実際イルカも敵忍のかく乱で這々の体で敵を撒いて帰り着いた次第であった。
深夜、里に帰り着いたイルカはさっそく解術をしてみたがどうにもうまくいかない。仕方ないので病院に行ってみたがやはり解けない。最終手段として火影様直々になんとかしてもらうことになった。

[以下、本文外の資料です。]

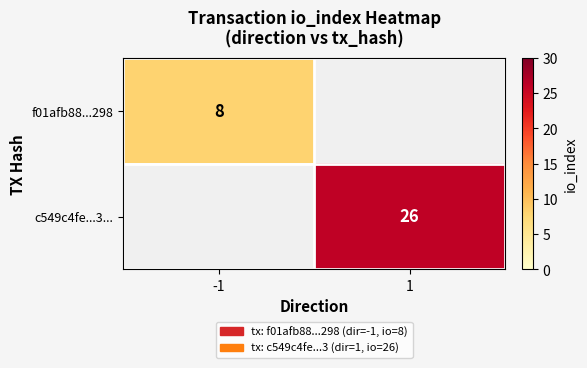

The f01afb88...298 series shows 8 at -1. True or false?

True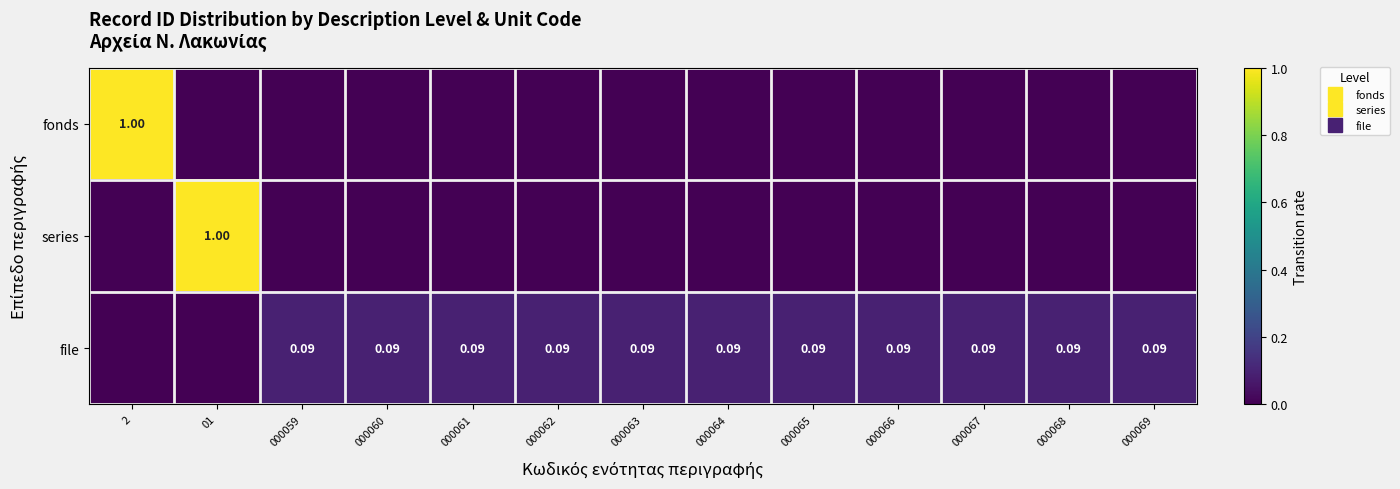

The file series shows 0.0 at 000062. True or false?

False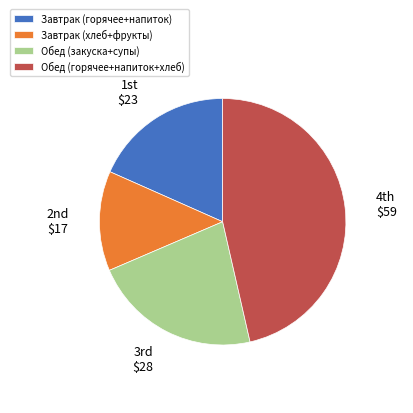

Between Завтрак (хлеб+фрукты) and Обед (горячее+напиток+хлеб), which is larger?

Обед (горячее+напиток+хлеб)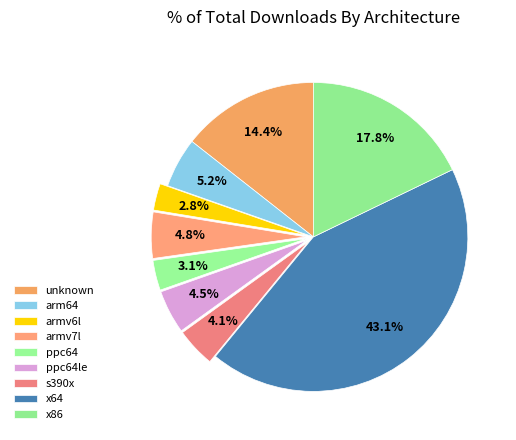

Which category has the smallest portion of the pie?

armv6l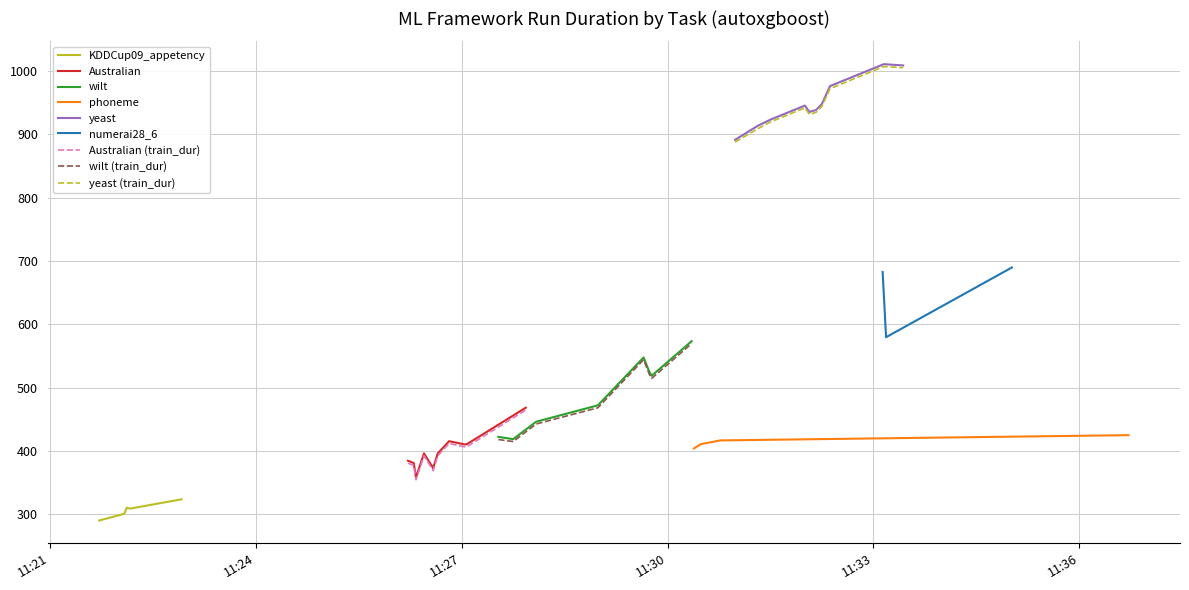

What is the highest value of the autoxgboost series?

1010.9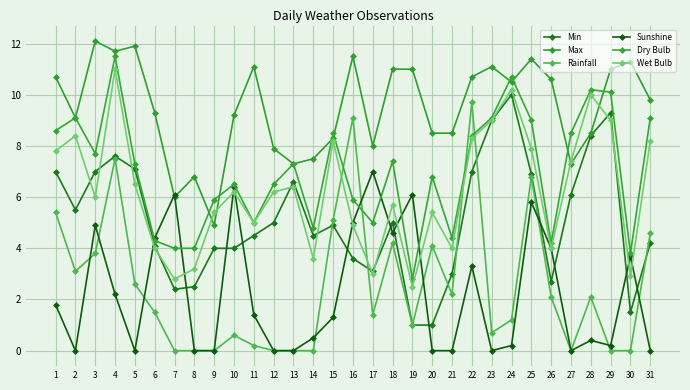

Where is the first local maximum for Min?

4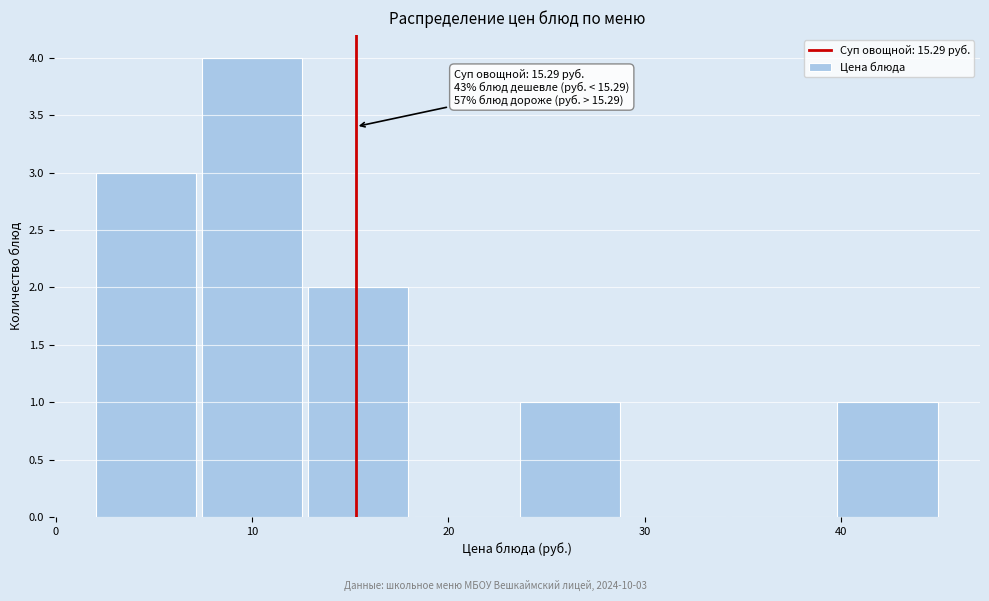

Which range on the x-axis has the tallest bar?

7 to 13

「これはまた、複雑にこんがらがっとるのう。下手に解術しようとして余計に複雑化してしまっておる。」

火影の言葉にイルカは真っ青になった。

「ええっ、じゃあもう一生このまんまなんですかっ!?」

「安心せい、複雑化しておるが治る。じゃが今すぐには無理じゃの。一旦調べるから明日また来るがよい。」

『反省の意味合いも込めての。』

「はあ、わかりました。」

火影の心の声もばっちりと聞いてイルカは火影邸を後にしたのだった。まあ、明日一日くらいならなんとでもなるか、とイルカはその時は大して気にもせずに自宅へと向かったのだった。

 

が、甘かった。
清楚で可憐と評判のくのいちが、

『今日のセレクトはエログロナンセンスにしようかな。いつも思うんだけどエログロナンセンスとAVは違うんだけどなあ、まあ、AVも見るけど。今日はどんなのにするかなあ。』

子ども好きで穏和な男が、

『最近の萌えは幼女傾向が薄くなってきた気がするな、でもぷにぷには捨てがたい。やっぱりあのラインと曲線美は触手と組み合わせることで効果を発揮する。恐ろしい、やはり時代がどんなに突き進んでも俺の萌えは幼女だ。』

厳格でダンディな男が、

『おにゅうのパンツはギンガムチェック♪』

...。
誰か耳栓、いや、無理だ、頭の中に直接入ってくるんだから仕方ない。
でも、誰かどうにかしてくれ、人を見る目が変わりそうだ...。
そう、イルカの考えは甘かった。人の心の中は結構駄々漏れると厳しいものがある。相手は当然聞こえていないと思っているからガンガン妄想するわけで、聞いているこちらとしてはなんともいたたまれず、そして顔に出すこともできない。火影は解術の研究のために受付にはいない。
早退、しようかな、と腰を上げようと思ったその時、受付所にカカシがやってきた。
こいつの頭の中はどんなことになってんだ?と少し興味が湧いたイルカは椅子に座り直した。
カカシはいつものようにイルカに報告書を提出する。

「最近枕元に抜け毛があるんじゃないですか?髪の艶も何だかなくなってきたようですし、いいシャンプー知ってますよ、高いけど。紹介しましょうか?」

「報告書、ください...。」

『欲しい、欲しい、どうしても欲しい、殺してでも手に入れたい。このイルカという男を。』

イルカは机につんのめった。

「はぁっ!?あんたなに考えてんだっ!!」

イルカの言葉にカカシの目が大きく見開いた。

「あ、」

しまった、つい言ってしまった。イルカは報告書を隣の同僚に預けて窓からすたこらさっさと逃げ出すことにした。
が、カカシの手の方が早かった。上忍なのだから当たり前である。
そしてイルカに耳打ちした。

「人の思考が聞こえるようですね。ここ2.3日任務で里外にいたそうですから任務中に何か厄介な術でもかけられたって所ですか?」

ずばり言い当てられてイルカは何も言えずに固まった。

「どうせばれてしまったのなら仕方ないですから、俺の考えてたこと全部聞かせますよ。実際の声でね。」

「ちょっ、まっ、お前ら助けっ、」

が、イルカの言葉は途中で遮られ、カカシはイルカを抱え込むと瞬身を使ってその場から去ってしまったのだった。
中忍が上忍に敵うはずないだろ、イルカ...。と同僚はイルカの無事を祈るのみに留まった。
その直後。

「む、イルカの奴どこに行きおった。せっかく解術の方法を編み出したと言うのに。反省の余地がないの。もう少しさとりを体験させるか。」

やれやれと言って自分の椅子に座る火影の姿が見られたとか。